## What you have to do
Show every line of the records below that contains the word "corners".

*** Opening Entries supplied ***

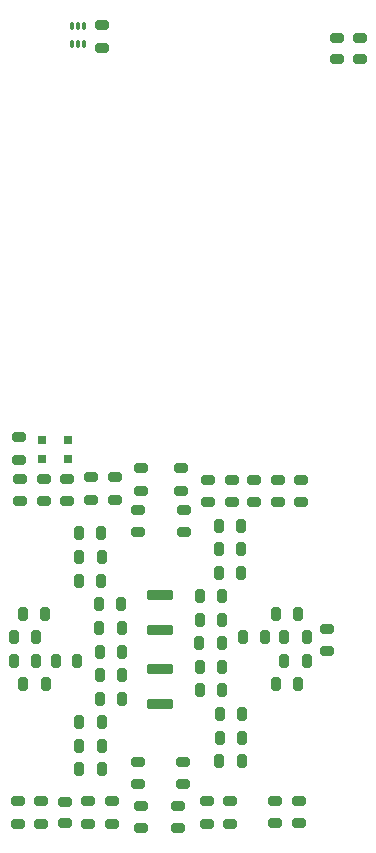
<source format=gbp>
G04 #@! TF.GenerationSoftware,KiCad,Pcbnew,7.0.7-7.0.7~ubuntu22.04.1*
G04 #@! TF.CreationDate,2024-01-21T11:17:23+01:00*
G04 #@! TF.ProjectId,qaxe,71617865-2e6b-4696-9361-645f70636258,rev?*
G04 #@! TF.SameCoordinates,Original*
G04 #@! TF.FileFunction,Paste,Bot*
G04 #@! TF.FilePolarity,Positive*
%FSLAX46Y46*%
G04 Gerber Fmt 4.6, Leading zero omitted, Abs format (unit mm)*
G04 Created by KiCad (PCBNEW 7.0.7-7.0.7~ubuntu22.04.1) date 2024-01-21 11:17:23*
%MOMM*%
%LPD*%
G01*
G04 APERTURE LIST*
G04 Aperture macros list*
%AMRoundRect*
0 Rectangle with rounded corners*
0 $1 Rounding radius*
0 $2 $3 $4 $5 $6 $7 $8 $9 X,Y pos of 4 corners*
0 Add a 4 corners polygon primitive as box body*
4,1,4,$2,$3,$4,$5,$6,$7,$8,$9,$2,$3,0*
0 Add four circle primitives for the rounded corners*
1,1,$1+$1,$2,$3*
1,1,$1+$1,$4,$5*
1,1,$1+$1,$6,$7*
1,1,$1+$1,$8,$9*
0 Add four rect primitives between the rounded corners*
20,1,$1+$1,$2,$3,$4,$5,0*
20,1,$1+$1,$4,$5,$6,$7,0*
20,1,$1+$1,$6,$7,$8,$9,0*
20,1,$1+$1,$8,$9,$2,$3,0*%
G04 Aperture macros list end*
%ADD10RoundRect,0.150000X0.250000X0.430000X-0.250000X0.430000X-0.250000X-0.430000X0.250000X-0.430000X0*%
%ADD11RoundRect,0.150000X0.430000X-0.250000X0.430000X0.250000X-0.430000X0.250000X-0.430000X-0.250000X0*%
%ADD12RoundRect,0.150000X-0.430000X0.250000X-0.430000X-0.250000X0.430000X-0.250000X0.430000X0.250000X0*%
%ADD13RoundRect,0.147500X0.262500X0.412500X-0.262500X0.412500X-0.262500X-0.412500X0.262500X-0.412500X0*%
%ADD14RoundRect,0.147500X-0.262500X-0.412500X0.262500X-0.412500X0.262500X0.412500X-0.262500X0.412500X0*%
%ADD15RoundRect,0.150000X-0.250000X-0.430000X0.250000X-0.430000X0.250000X0.430000X-0.250000X0.430000X0*%
%ADD16RoundRect,0.147500X-0.412500X0.262500X-0.412500X-0.262500X0.412500X-0.262500X0.412500X0.262500X0*%
%ADD17R,0.800000X0.720000*%
%ADD18RoundRect,0.135000X0.945000X-0.325000X0.945000X0.325000X-0.945000X0.325000X-0.945000X-0.325000X0*%
%ADD19RoundRect,0.147500X0.412500X-0.262500X0.412500X0.262500X-0.412500X0.262500X-0.412500X-0.262500X0*%
%ADD20RoundRect,0.135000X-0.945000X0.325000X-0.945000X-0.325000X0.945000X-0.325000X0.945000X0.325000X0*%
%ADD21RoundRect,0.000000X0.120000X-0.268000X0.120000X0.268000X-0.120000X0.268000X-0.120000X-0.268000X0*%
G04 APERTURE END LIST*
D10*
X91760000Y-126310000D03*
X89860000Y-126310000D03*
X106650000Y-125100000D03*
X104750000Y-125100000D03*
D11*
X101000000Y-109650000D03*
X101000000Y-107750000D03*
X96500000Y-137250000D03*
X96500000Y-135350000D03*
D12*
X93300000Y-135350000D03*
X93300000Y-137250000D03*
D10*
X91650000Y-118325000D03*
X89750000Y-118325000D03*
D12*
X90043000Y-69281000D03*
X90043000Y-71181000D03*
X104900000Y-107750000D03*
X104900000Y-109650000D03*
D13*
X87925000Y-123100000D03*
X86100000Y-123100000D03*
D10*
X90000000Y-130270000D03*
X88100000Y-130270000D03*
D12*
X88875000Y-135000000D03*
X88875000Y-136900000D03*
D11*
X83100000Y-109575000D03*
X83100000Y-107675000D03*
D14*
X101987500Y-121100000D03*
X103812500Y-121100000D03*
D15*
X105450000Y-123100000D03*
X107350000Y-123100000D03*
X99920000Y-113670000D03*
X101820000Y-113670000D03*
X99950000Y-131600000D03*
X101850000Y-131600000D03*
X100000000Y-127600000D03*
X101900000Y-127600000D03*
X99920000Y-115670000D03*
X101820000Y-115670000D03*
D10*
X84450000Y-121100000D03*
X82550000Y-121100000D03*
D12*
X93100000Y-131650000D03*
X93100000Y-133550000D03*
D11*
X100900000Y-136875000D03*
X100900000Y-134975000D03*
X104700000Y-136850000D03*
X104700000Y-134950000D03*
X109100000Y-122300000D03*
X109100000Y-120400000D03*
D10*
X91700000Y-120325000D03*
X89800000Y-120325000D03*
D16*
X86875000Y-135037500D03*
X86875000Y-136862500D03*
D15*
X83300000Y-119100000D03*
X85200000Y-119100000D03*
D11*
X98900000Y-136875000D03*
X98900000Y-134975000D03*
D15*
X83350000Y-125100000D03*
X85250000Y-125100000D03*
D10*
X91750000Y-124325000D03*
X89850000Y-124325000D03*
D12*
X93300000Y-106800000D03*
X93300000Y-108700000D03*
D15*
X98310000Y-119610000D03*
X100210000Y-119610000D03*
D10*
X89950000Y-116300000D03*
X88050000Y-116300000D03*
X90000000Y-114300000D03*
X88100000Y-114300000D03*
D11*
X96900000Y-133550000D03*
X96900000Y-131650000D03*
D12*
X83000000Y-104175000D03*
X83000000Y-106075000D03*
D11*
X106900000Y-109650000D03*
X106900000Y-107750000D03*
D15*
X98310000Y-117630000D03*
X100210000Y-117630000D03*
D12*
X91100000Y-107575000D03*
X91100000Y-109475000D03*
D15*
X98310000Y-125610000D03*
X100210000Y-125610000D03*
D11*
X98990000Y-109650000D03*
X98990000Y-107750000D03*
D17*
X84975000Y-104425000D03*
X87125000Y-104425000D03*
X87125000Y-105975000D03*
X84975000Y-105975000D03*
D15*
X99920000Y-111670000D03*
X101820000Y-111670000D03*
X100000000Y-129600000D03*
X101900000Y-129600000D03*
D10*
X106650000Y-119100000D03*
X104750000Y-119100000D03*
D18*
X94900000Y-126775000D03*
X94900000Y-123825000D03*
D19*
X111900000Y-72162500D03*
X111900000Y-70337500D03*
X102930000Y-109612500D03*
X102930000Y-107787500D03*
D11*
X84875000Y-136900000D03*
X84875000Y-135000000D03*
D12*
X82875000Y-135000000D03*
X82875000Y-136900000D03*
D10*
X91750000Y-122325000D03*
X89850000Y-122325000D03*
D19*
X109900000Y-72162500D03*
X109900000Y-70337500D03*
D10*
X90000000Y-128270000D03*
X88100000Y-128270000D03*
D20*
X94900000Y-117525000D03*
X94900000Y-120475000D03*
D21*
X88500000Y-70844000D03*
X88000000Y-70844000D03*
X87500000Y-70844000D03*
X87500000Y-69364000D03*
X88000000Y-69364000D03*
X88500000Y-69364000D03*
D10*
X90000000Y-132270000D03*
X88100000Y-132270000D03*
X89950000Y-112300000D03*
X88050000Y-112300000D03*
D12*
X106700000Y-134950000D03*
X106700000Y-136850000D03*
D16*
X87100000Y-107725000D03*
X87100000Y-109550000D03*
D12*
X89100000Y-107575000D03*
X89100000Y-109475000D03*
X90875000Y-135000000D03*
X90875000Y-136900000D03*
D15*
X98310000Y-123610000D03*
X100210000Y-123610000D03*
D11*
X97000000Y-112200000D03*
X97000000Y-110300000D03*
D12*
X85100000Y-107675000D03*
X85100000Y-109575000D03*
D15*
X105450000Y-121100000D03*
X107350000Y-121100000D03*
D12*
X93100000Y-110300000D03*
X93100000Y-112200000D03*
D11*
X96700000Y-108700000D03*
X96700000Y-106800000D03*
D15*
X98260000Y-121610000D03*
X100160000Y-121610000D03*
D10*
X84450000Y-123100000D03*
X82550000Y-123100000D03*
M02*

</source>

*** Closing Entries supplied ***

## Task answer
0 Rectangle with rounded corners*
0 $2 $3 $4 $5 $6 $7 $8 $9 X,Y pos of 4 corners*
0 Add a 4 corners polygon primitive as box body*
0 Add four circle primitives for the rounded corners*
0 Add four rect primitives between the rounded corners*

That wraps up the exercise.